In I Tim. 4:7, Paul said to Timothy, “Train yourself.” Timothy was his disciple that he poured his life, wisdom and experience into on a regular basis. As his disciple, Timothy was to watch and learn so that one day he could train others. In verse 11, Timothy is instructed to teach these things and to insist that everyone learn them. Discipleship is the theme of their relationship as Paul took Jesus’ command literally — “Go make disciples… and teach them to observe all things I have commanded you.” That is why spiritual disciplines are so vitally important to every believer as we also take Jesus’ command literally.
The words disciple and discipline come from the word family which means education. Biblical education has teeth because it sees to it that the job gets done. It is not only focused on information but also transformation. Paul’s challenge to Timothy was to train himself and be disciplined enough to do it. We see discipline as a negative more than a positive. We see it far more in the light of punitive than preventive, but Psalm 119:11 teaches to hide God’s Word in your heart so you will not sin against Him. That is preventive discipline. The function of discipline is to produce righteousness as a fruit in the discipleship process.
You are called to train yourself in this spiritual walk required by our Lord, and discipline is required to excel at anything in life. Focusing on your end goal and staying on God’s clear pathway for you will require your willingness to say no to many things. Discipline is required in athletes, musicians, plumbers, electricians, accountants and disciples of Jesus Christ for excellence to occur. One virtuoso violinist was asked how she became so skilled and gifted at her craft. She said the key was “planned neglect.” She planned to neglect anything else that got in the way of her journey. Training can be difficult, but the hard work pays off.
Discipline requires more than trying. It means you actually practice spiritual disciplines daily. God’s education system expects you to learn and apply what you have learned. Trying is not enough because you must be committed to doing all you can, then allowing God to do all that He can. Training connects you with a power greater than your own. Maybe Satan has a stronghold in your life that you cannot seem to get victory over. Have you considered the spiritual discipline of fasting? Fasting can become feasting as you learn that you can be sustained in the peace and joy of God by meditating on Scripture and prayer.
Spiritual discipline training requires developing new and healthier habits. You cannot and will not be good at most things without healthy habits for your body and for your soul. The word discipline means the denial of immediate gratification. There are many other things you want to do, but you discipline yourself to do what is best. A good golf swing seemingly has 100 different aspects. How do you hold your hands, bend your knees and where do you place your feet? The spiritual life is similar in requiring the development of physical habits that place us in the position to engage our minds and hearts with God.
Spiritual disciplines get your head in the right position — reading and studying the Word of God.
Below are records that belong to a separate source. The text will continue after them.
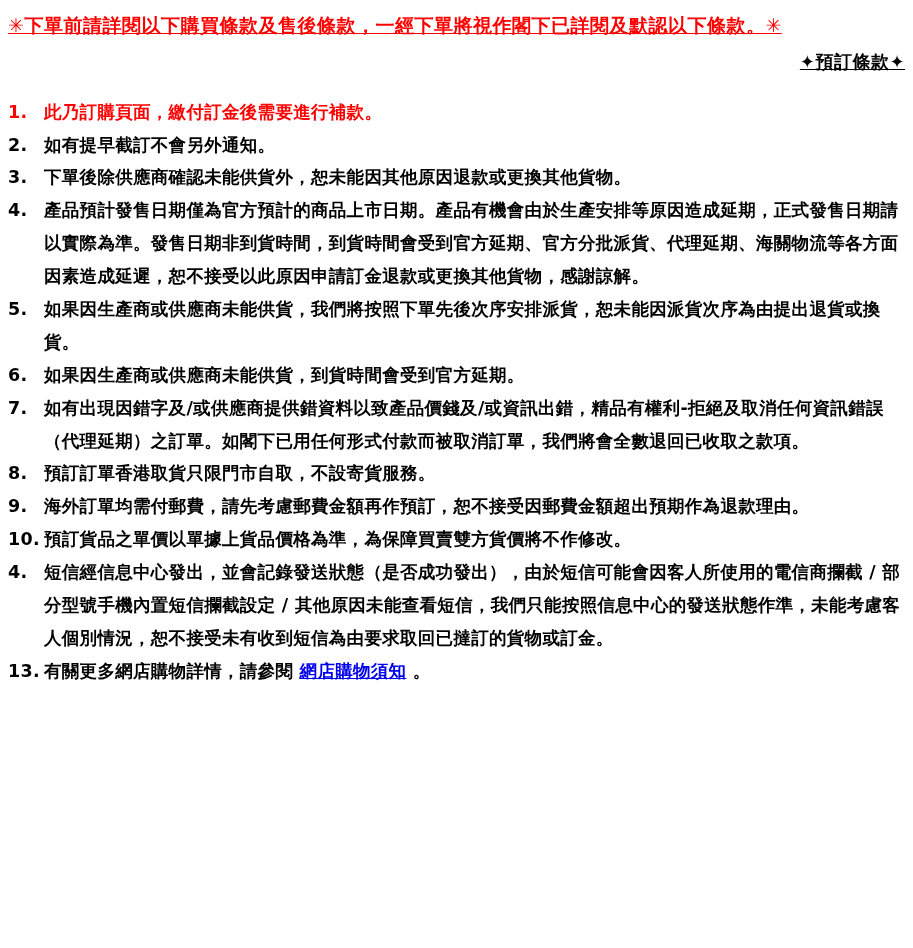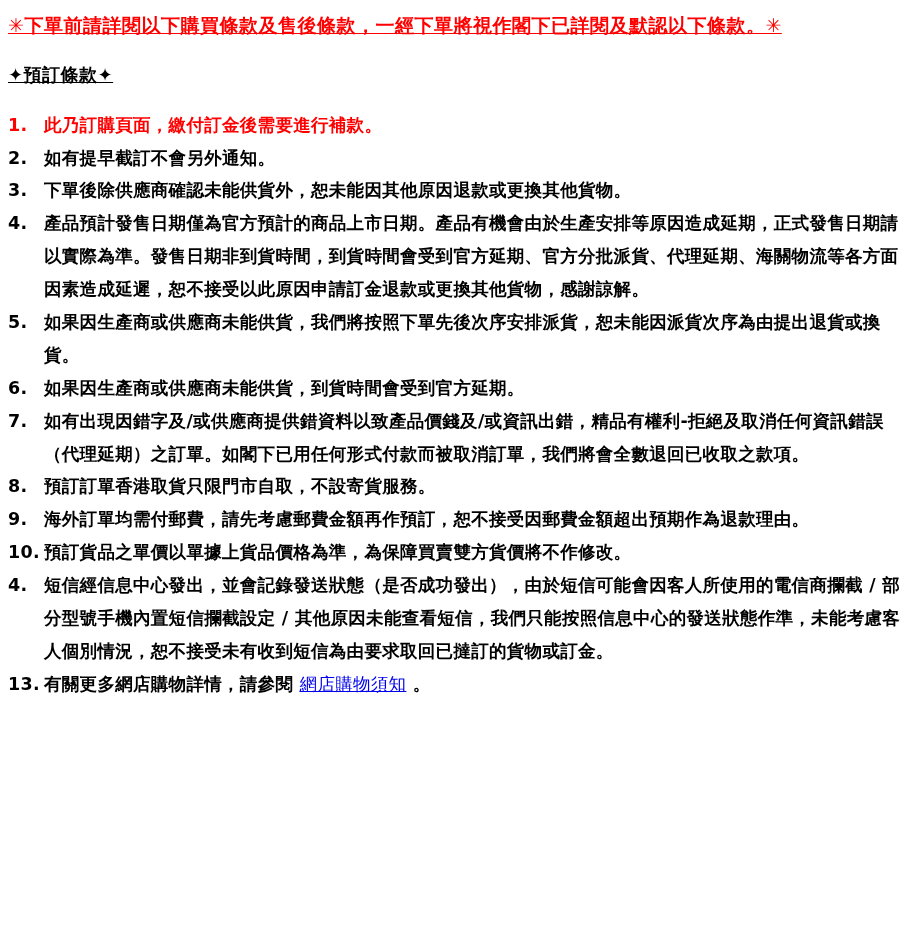--- a/index.html
+++ b/index.html
@@ -21,7 +21,7 @@
     text-decoration: underline;
     font-size: 19px;
     line-height: 1.35;
-    margin-bottom: 24px;
+    margin-bottom: 11px;
     letter-spacing: 0.5px;
   }
   .section-heading {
They get your knees in the right position — bending them in prayer. They get your hands in the right position — focusing on how you can help others instead of what you can get for yourself. Spiritual disciplines make sure your feet are in the right position — sandaled with the readiness for the gospel of peace. They keep your heart in the right place — blessing those who persecute you and praying for them. You have disciplined yourself to walk with Jesus in intimacy and then the position of every area of your life becomes a Godly habit.
Spiritual disciplines are the regular spiritual exercises that are basic but also essential to your spiritual vitality. Have you designed a well-developed training schedule? There are disciplines of abstinence such as solitude, silence, fasting, sabbath, secrecy and submission. These are ways of denying yourself something in order to focus on what you actually need. Biblical discipleship rejects any focus on self-centered training. It is not about self-improvement, self-actualization or self-preservation but instead self-denial. Jesus said, “If anyone wants to come with Me, he must deny himself, take up his cross daily, and follow Me” (Luke 9:23 HCSB).
Solitude is disciplining yourself to be alone with God and refraining from interacting with others during that time. Silence is becoming comfortable with quiet in order to be attentive to God’s presence. Fasting is going without something for a period of time and being determined to pray intensely. Sabbath is learning to rest in God’s person and provision. This is a time to pray and play with God and others. Secrecy is making sure you are not promoting yourself and your good deeds by giving Him all the attention and praise (Matthew 6). Submission is disciplining yourself to pray daily, “Not my will but your will be done” (Luke 22:42).
Spiritual disciplines are not only disciplines of abstinence (self-denial) but they are also disciplines of action (self-dedication). These are action steps that should become daily habits of how you connect with God and with others — disciplines such as Bible reading, worship, prayer, soul friendships, personal reflections and service. It is making sure you have firsthand knowledge of God’s sacred text and sound biblical theology more than politics, sports and/or entertainment. Spiritual disciplines will require discipline by saying yes to the right things and no to the wrong or lesser things.